I would just tell him what you told us, explain to him that it helps you feel little and you like them. i think he thinks rules are being overbearing. You two just need to talk is all. Dont feel like youre being annoying, its important to you and its just standard communication. You have a problem with something in the relationship, you talk to him about it and you two come to some sort of agreement/middle ground. If he gets upset about you wanting to talk about than thats a different story 

Posted

I really like what Arya said! Partially because it's mostly what me and my daddy do, too. I've never asked him explicitly for rules, but instead I've given myself a set of rules, and then said "can you help make sure I do this please?" so he helps me keep them! I don't call them rules, I just say "my bedtime is at midnight" or "I don't have soda after 9:00" or "can you help me remember to do ___ tonight?" and usually he helps me do it.

  • Like 1
Posted

I agree!

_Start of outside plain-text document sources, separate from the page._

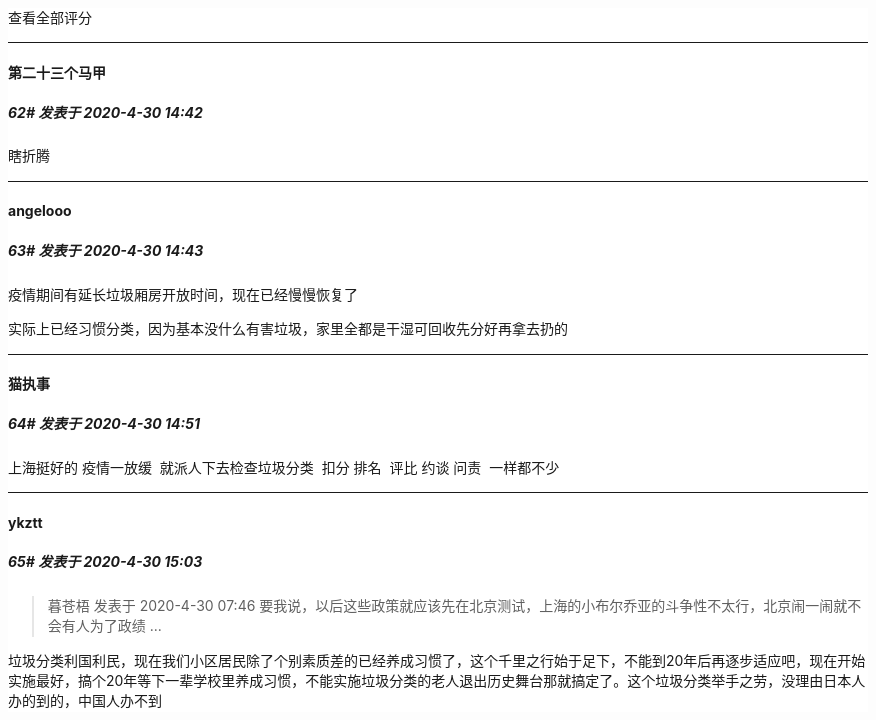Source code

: 
查看全部评分






-----

####  第二十三个马甲  
##### 62#       发表于 2020-4-30 14:42




瞎折腾







-----

####  angelooo  
##### 63#       发表于 2020-4-30 14:43




疫情期间有延长垃圾厢房开放时间，现在已经慢慢恢复了

实际上已经习惯分类，因为基本没什么有害垃圾，家里全都是干湿可回收先分好再拿去扔的







-----

####  猫执事  
##### 64#       发表于 2020-4-30 14:51




上海挺好的 疫情一放缓  就派人下去检查垃圾分类  扣分 排名  评比 约谈 问责  一样都不少







-----

####  ykztt  
##### 65#       发表于 2020-4-30 15:03



<blockquote>暮苍梧 发表于 2020-4-30 07:46
要我说，以后这些政策就应该先在北京测试，上海的小布尔乔亚的斗争性不太行，北京闹一闹就不会有人为了政绩 ...</blockquote>
垃圾分类利国利民，现在我们小区居民除了个别素质差的已经养成习惯了，这个千里之行始于足下，不能到20年后再逐步适应吧，现在开始实施最好，搞个20年等下一辈学校里养成习惯，不能实施垃圾分类的老人退出历史舞台那就搞定了。这个垃圾分类举手之劳，没理由日本人办的到的，中国人办不到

I would definitely talk to him and be honest about your need for them. Talking openly can help him understand why you need them and it can set a middle ground for the both of you. I would also definitely agree with Arya about making your own rules. Maybe making those rules and following them for yourself will make your Daddy understand how effective they are and how they help you! I hope that helps

  • Like 1
Posted

This and so many other posts makes me think that, is there anymore a real dominance over a subs? Seems like people wants to submit but they got to insist it. I understand suggestions of course and communication about wants and needs in a healthy relationships. But I've seen so many subs saying that their partner who is a dominant one(?), doesn't want to be one. It's like "submissive" ones are more likely the dominant ones. Sounds like your fetish isn't your partners fetish. I know there are different kinds of dynamics in bdsm kind of relationships, but I'm just wondering. How being submissive is working, when you are setting rules for your partner and ordering rules from him to yourself? Don't you feel like you are in charge then? 

 

I just drop my thoughts here. :D  This wasn't anything personal, but I've seen that these questions are quite common so I'm just wondering. Just curious and confused.

  • Like 1
Posted

My Daddy isn't interested in setting a lot of rules, nor is He good on follow up, should I break them. It IS a bit frustrating. I am a brat and I tend to push boundaries but sometimes I feel as if I have no boundaries to push and I don't have anything spurring me towards growth either - because rules can often do that. Being pushed can do that.

 

My biggest thing and the one thing He will ever enforce is that I behave myself in public. My behavior reflects on Him as a Dom and a Daddy, so I know better than to really brat or cause mayhem then. I save that for appropriate places. I do wish that at times I had more guidelines or limitations, though.

Posted
As mentioned previously, some DDs don't care for punishments​. Instead of rules and punishments, you may consider incentives. For ex, I have issues with staying hydrated. If I don't drink my quota, it's a disappointment ​to me cuz I failed... that doesn't make me excited about trying it again tomorrow. However, Disney on Ice is in town soon.... we get to go if I reach my goal 75% of the time. Your Daddy may feel more comfortable helping you set goals and accomplishing them... I don't know if that would meet your need for rules, tho. I wish you the best.